Mälzer und Henssler erinnern an Stefan Raab

"Danke, dass du da bist. Gegen jeden anderen hätte ich keinen Ehrgeiz", lobte Tim Mälzer seinen Konkurrenten. Der erklärte lachend, dass beide "eigentlich schon längst einen Laden zusammen haben" müssten, so wie sie sich gegenseitig zu Höchstleistungen antrieben. Dieser Antrieb war etwas, dass in jedem Moment spürbar war. Es erinnerte an die großen Fernsehmomente bei "Schlag den Raab", bei denen Stefan Raab seinerzeit auch niemals einen Punkt verschenkt hätte, egal wie (un)sympathisch ihm sein Gegenüber war. Diesen unbedingten Willen zum Sieg, den haben Mälzer und Henssler definitiv auch.

Henssler, der pizzamachende Currywurst-Inder

Deswegen konnte Steffen Henssler auch zugestehen, dass er durch sein Format "Grill den Henssler" bei "Mälzer und Henssler liefern ab" klar im Vorteil ist. Er sei den Zeitstress und das Entwickeln von Gerichten, die den Massengeschmack treffen, gewöhnt, während Tim Mälzer sich in "Kitchen Impossible" eher darauf fokussieren müsste, etwas exakt nachzukochen.

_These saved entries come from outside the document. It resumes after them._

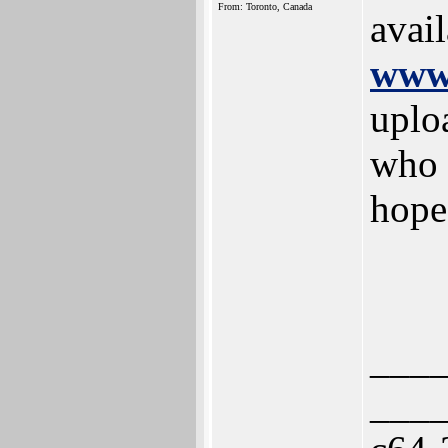
From: Toronto, Canada
avai
www.
uplo
who 
hope
___
___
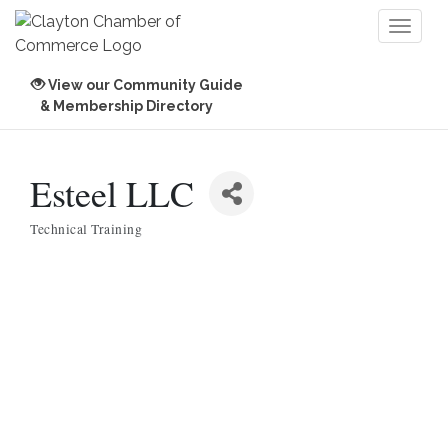
Toggl
naviga
View our Community Guide
& Membership Directory
Esteel LLC
Technical Training
Categories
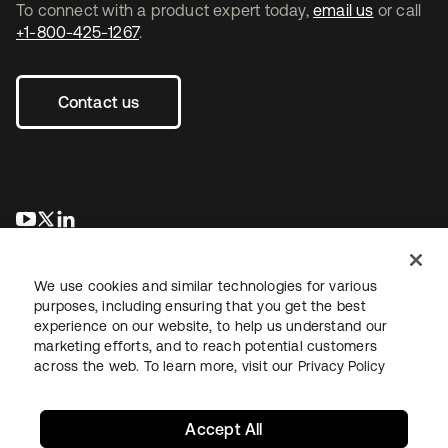
To connect with a product expert today,
email us
or call
+1-800-425-1267
.
Contact us
opens in a new tab
opens in a new tab
opens in a new tab
We use cookies and similar technologies for various
purposes, including ensuring that you get the best
experience on our website, to help us understand our
marketing efforts, and to reach potential customers
across the web. To learn more, visit our
Privacy Policy
Legal
Privacy Policy
Site Terms
Security
Sitemap
Cookie Preferences
Your Privacy Choices
Accept All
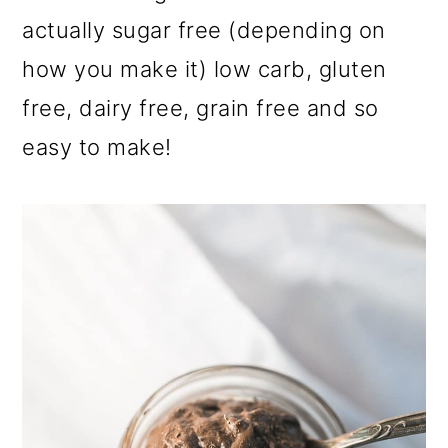
actually sugar free (depending on
how you make it) low carb, gluten
free, dairy free, grain free and so
easy to make!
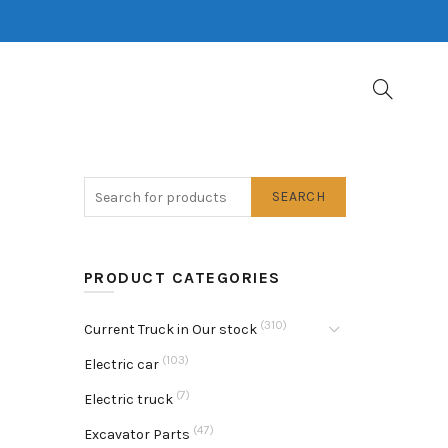
SEARCH
PRODUCT CATEGORIES
(310)
Current Truck in Our stock
(103)
Electric car
(7)
Electric truck
(47)
Excavator Parts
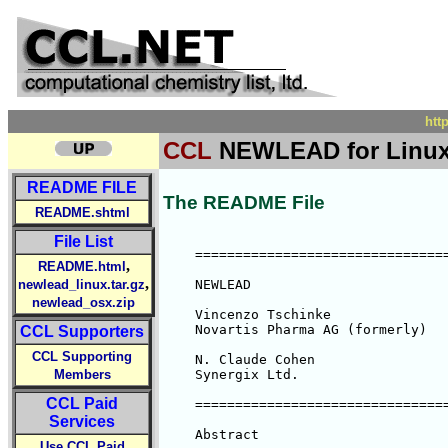
htt
CCL
NEWLEAD for Linux
README FILE
The README File
README.shtml
File List
    ================================
,
README.html
,
newlead_linux.tar.gz
    NEWLEAD

newlead_osx.zip
    Vincenzo Tschinke

    Novartis Pharma AG (formerly)

CCL Supporters
CCL Supporting
    N. Claude Cohen

Members
    Synergix Ltd.

CCL Paid
    ================================
Services
    Abstract

Use CCL Paid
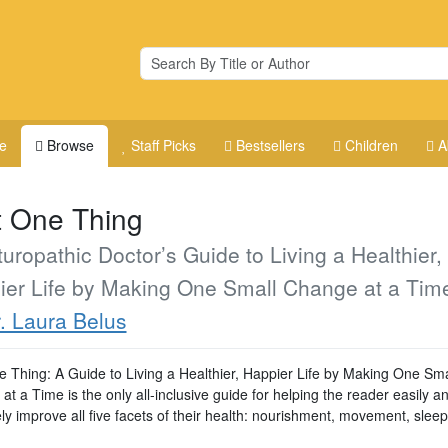
e
Browse
Staff Picks
Bestsellers
Children
A
t One Thing
uropathic Doctor’s Guide to Living a Healthier,
ier Life by Making One Small Change at a Tim
. Laura Belus
e Thing: A Guide to Living a Healthier, Happier Life by Making One Sma
t a Time is the only all-inclusive guide for helping the reader easily a
ely improve all five facets of their health: nourishment, movement, sleep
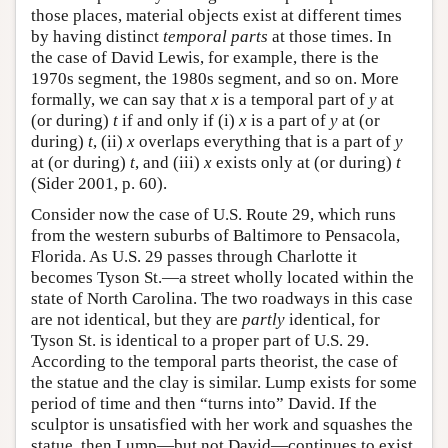
those places, material objects exist at different times
by having distinct
temporal parts
at those times. In
the case of David Lewis, for example, there is the
1970s segment, the 1980s segment, and so on. More
formally, we can say that
x
is a temporal part of
y
at
(or during)
t
if and only if (i)
x
is a part of
y
at (or
during)
t
, (ii)
x
overlaps everything that is a part of
y
at (or during)
t
, and (iii)
x
exists only at (or during)
t
(Sider 2001, p. 60).
Consider now the case of U.S. Route 29, which runs
from the western suburbs of Baltimore to Pensacola,
Florida. As U.S. 29 passes through Charlotte it
becomes Tyson St.—a street wholly located within the
state of North Carolina. The two roadways in this case
are not identical, but they are
partly
identical, for
Tyson St. is identical to a proper part of U.S. 29.
According to the temporal parts theorist, the case of
the statue and the clay is similar. Lump exists for some
period of time and then “turns into” David. If the
sculptor is unsatisfied with her work and squashes the
statue, then Lump—but not David—continues to exist,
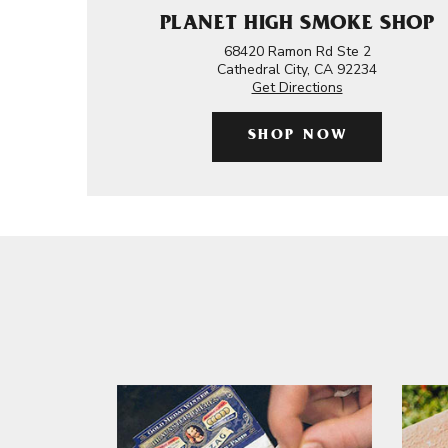
PLANET HIGH SMOKE SHOP
68420 Ramon Rd Ste 2
Cathedral City, CA 92234
Get Directions
SHOP NOW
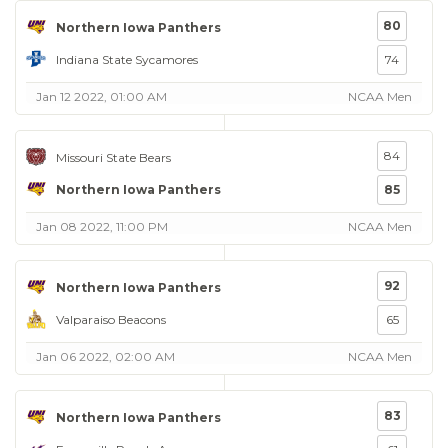
80
Northern Iowa Panthers
Indiana State Sycamores
74
Jan 12 2022, 01:00 AM
NCAA Men
84
Missouri State Bears
Northern Iowa Panthers
85
Jan 08 2022, 11:00 PM
NCAA Men
92
Northern Iowa Panthers
Valparaiso Beacons
65
Jan 06 2022, 02:00 AM
NCAA Men
83
Northern Iowa Panthers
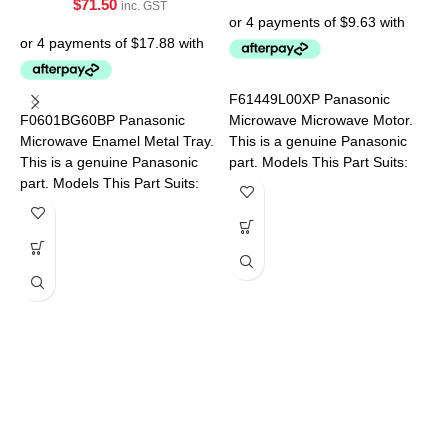
$
71.50
inc. GST
P
P
F61449L00XP Panasonic
F0601BG60BP Panasonic
Microwave Microwave Motor.
P
Microwave Enamel Metal Tray.
This is a genuine Panasonic
This is a genuine Panasonic
part. Models This Part Suits:
part. Models This Part Suits:
NN-SF550WQPQ NN-
NN-CD58JSQPQ NN-
SF564WQPQ NN-SF574SQPQ
CT56MBQPQ
A
M
a
M
S
N
S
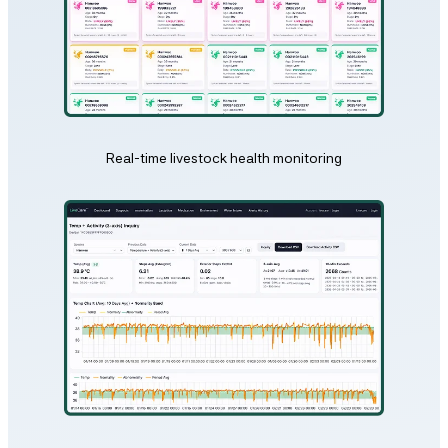
Real-time livestock health monitoring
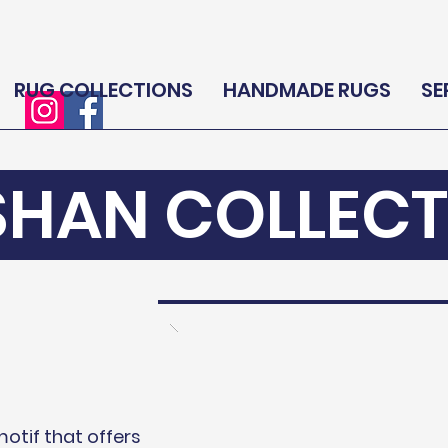
RUG COLLECTIONS
HANDMADE RUGS
SE
SHAN COLLECT
motif that offers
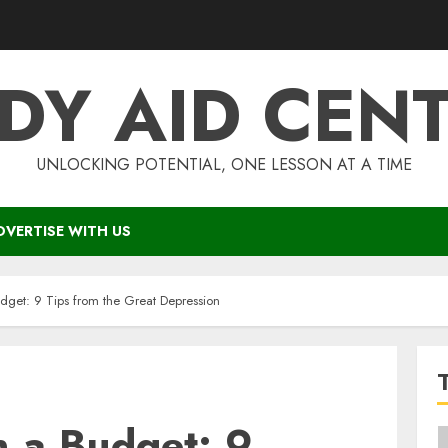
DY AID CEN
UNLOCKING POTENTIAL, ONE LESSON AT A TIME
DVERTISE WITH US
get: 9 Tips from the Great Depression
 a Budget: 9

"Ich verstehe den Geschmack der Menschen", behauptete Steffen Henssler nach der letzten Kochrunde und sollte damit recht behalten. Tim Mälzer gab sich da deutlich selbstkritischer, er gab zu, dass er das auch immer von sich gedacht hätte, durch "Mälzer und Henssler liefern ab" aber auch merke, dass das vielleicht nicht immer der Wahrheit entsprechen würde.

Allerdings sei er, im Gegensatz zu Henssler eben auch kein "pizzamachenender Currywurst-Inder". Am Ende gewann aber genau der mit einem Punkt Vorsprung. Weil die Bekochten nicht wissen, welches Essen in welcher Lieferkiste steckte, vergaben sie zwischen einem bis fünf Sterne, basierend auf persönlichem Geschmack und Optik.

Irgendwann lässt das Testosteron nach

Beide Kontrahenten wirkten am Ende der ersten Folge erschöpft. Kein Wunder, wer sich mehrere Stunden lang so herausfordert, Sprüche klopft, beim Kochen den Überblick verliert und sich immer wieder auf neue Gegebenheiten einstellen muss, der darf dann auch mal müde sein. Das Testosteron verlässt halt auch den stärksten Mann irgendwann. Und als das so weit war, gab das der Sendung auch einen neuen Tiefgang. Denn es zeigte sich, neben der amüsanten Unterhaltung, dass die beiden Männer definitiv ihren Beruf einfach auch lieben und beherrschen.